2

When working with two dimensional arrays with a width that is a power of two, there are multiple ways to calculate the index for a (x, y) pair:

given

size_t width, height, stride_shift;
auto array = std::vector<T>(width*height);
size_t x, y;

assert(width == ((size_t)1 << stride_shift));
assert(x < width)
assert(y < height);

1st way - Addition

size_t index = x + (y << stride_shift);

2nd way - Bitwise OR

size_t index = x | (y << stride_shift);

3rd way - Bitwise XOR

size_t index = x ^ (y << stride_shift);

It is then used like this

auto& ref = array[index];
...

All yield the same result, because a+b, a|b and a^b result in the same value, as long as not both bits are set at the same bit position. It works because the index is just a concatenation of the bits of x and y:


                    lowest  bits
                     v        v
index = 0b...yyyyyyyyyxxxxxxxxx
                      \___ ___/
                          '
                  stride_shift bits

So the question is, what is potentially faster in x86(-64)? What is recommended for readable code?

  • Could there be a speedup by using +, because the compiler might use both the ADD and LEA instruction, such that multiple additions can be performed at the same time on both the address calculation unit and the ALU.
  • Could OR and XOR be potentially faster? Because the calculation of every new bit is independent of all others, that means no bit is dependent on the carry of lower bits.
  • Consider a nested for loop, y is iterated on the outside. Are there compilers that do an optimization in loops where row_pointer = array.data()+(y << stride_shift) is calculated for each iteration of y. And then pointer = row_pointer+x. I think this optimization wouldn't be possible using | or ^.

--*--

▶ _Your objective_:
Return, word for word, the span of the array-indexing question that begins at the words "When working with" and stops after "assert(x < width)".

Saved data entries:

--*--

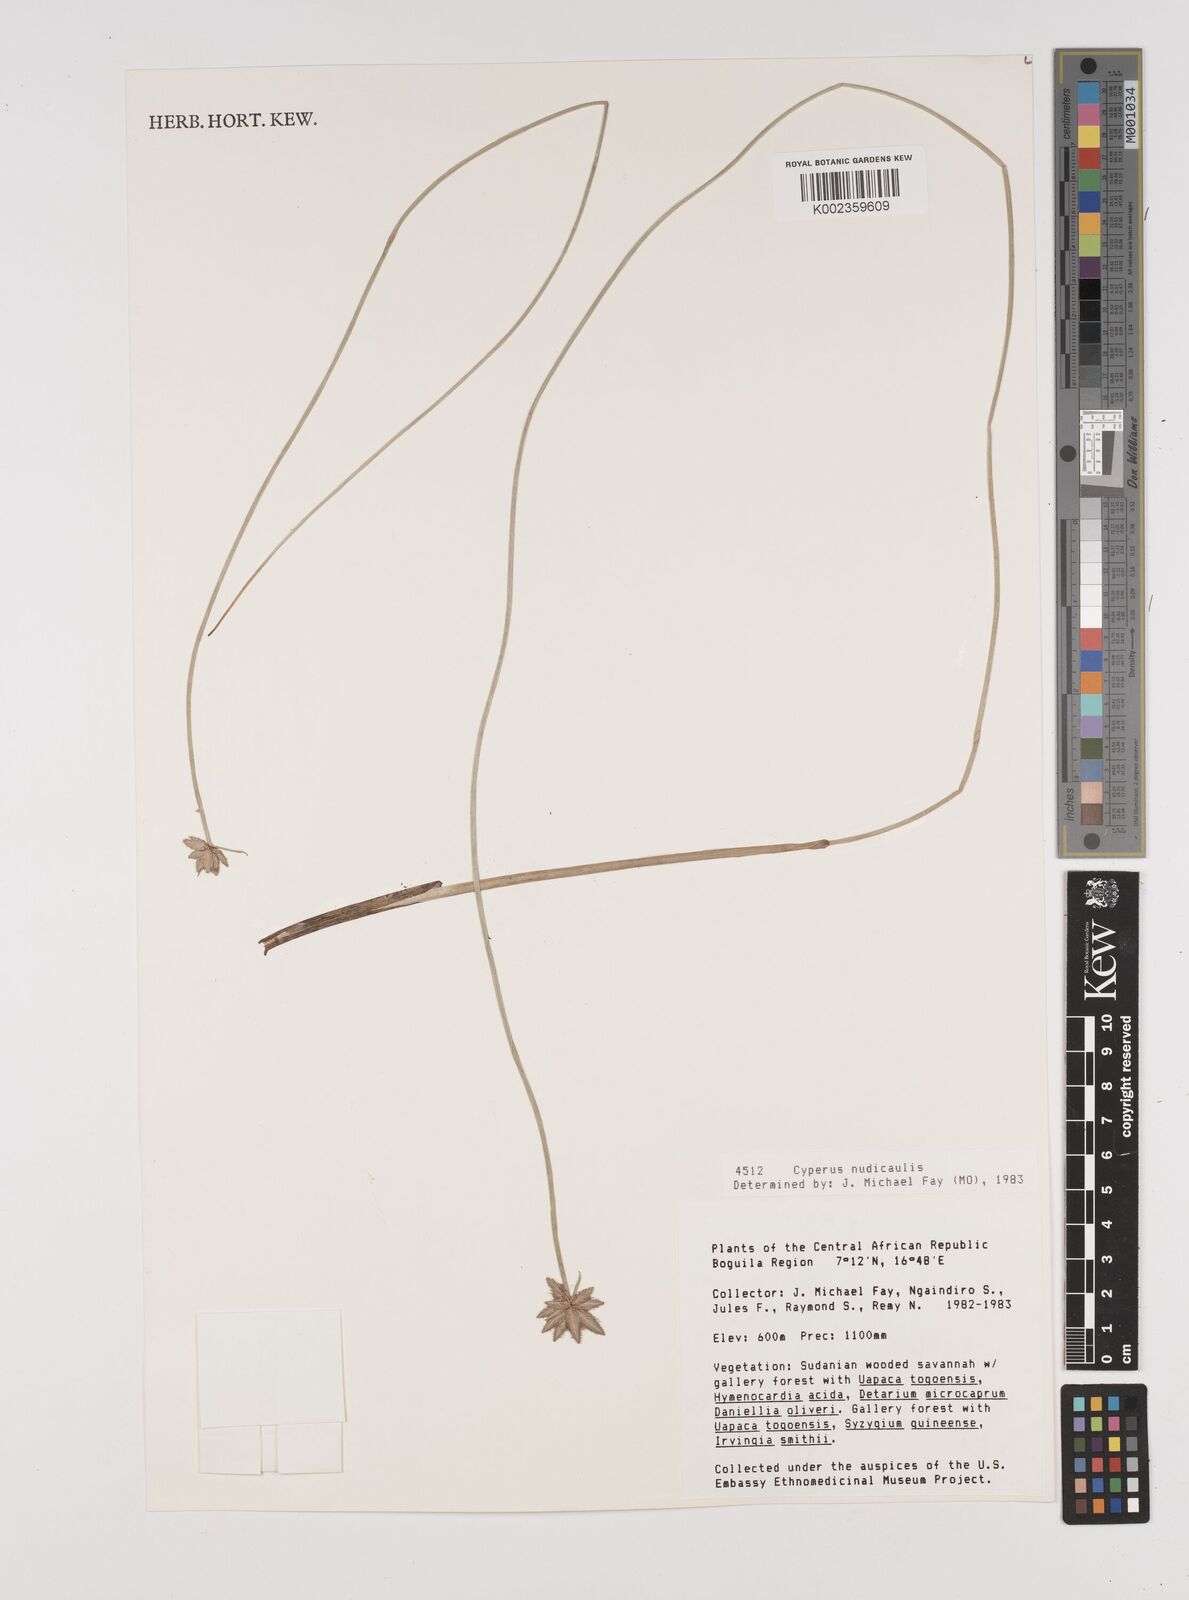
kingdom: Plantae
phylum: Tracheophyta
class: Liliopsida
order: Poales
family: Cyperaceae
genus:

--*--

▶ _Solved exercise_:
When working with two dimensional arrays with a width that is a power of two, there are multiple ways to calculate the index for a (x, y) pair:

given

size_t width, height, stride_shift;
auto array = std::vector<T>(width*height);
size_t x, y;

assert(width == ((size_t)1 << stride_shift));
assert(x < width)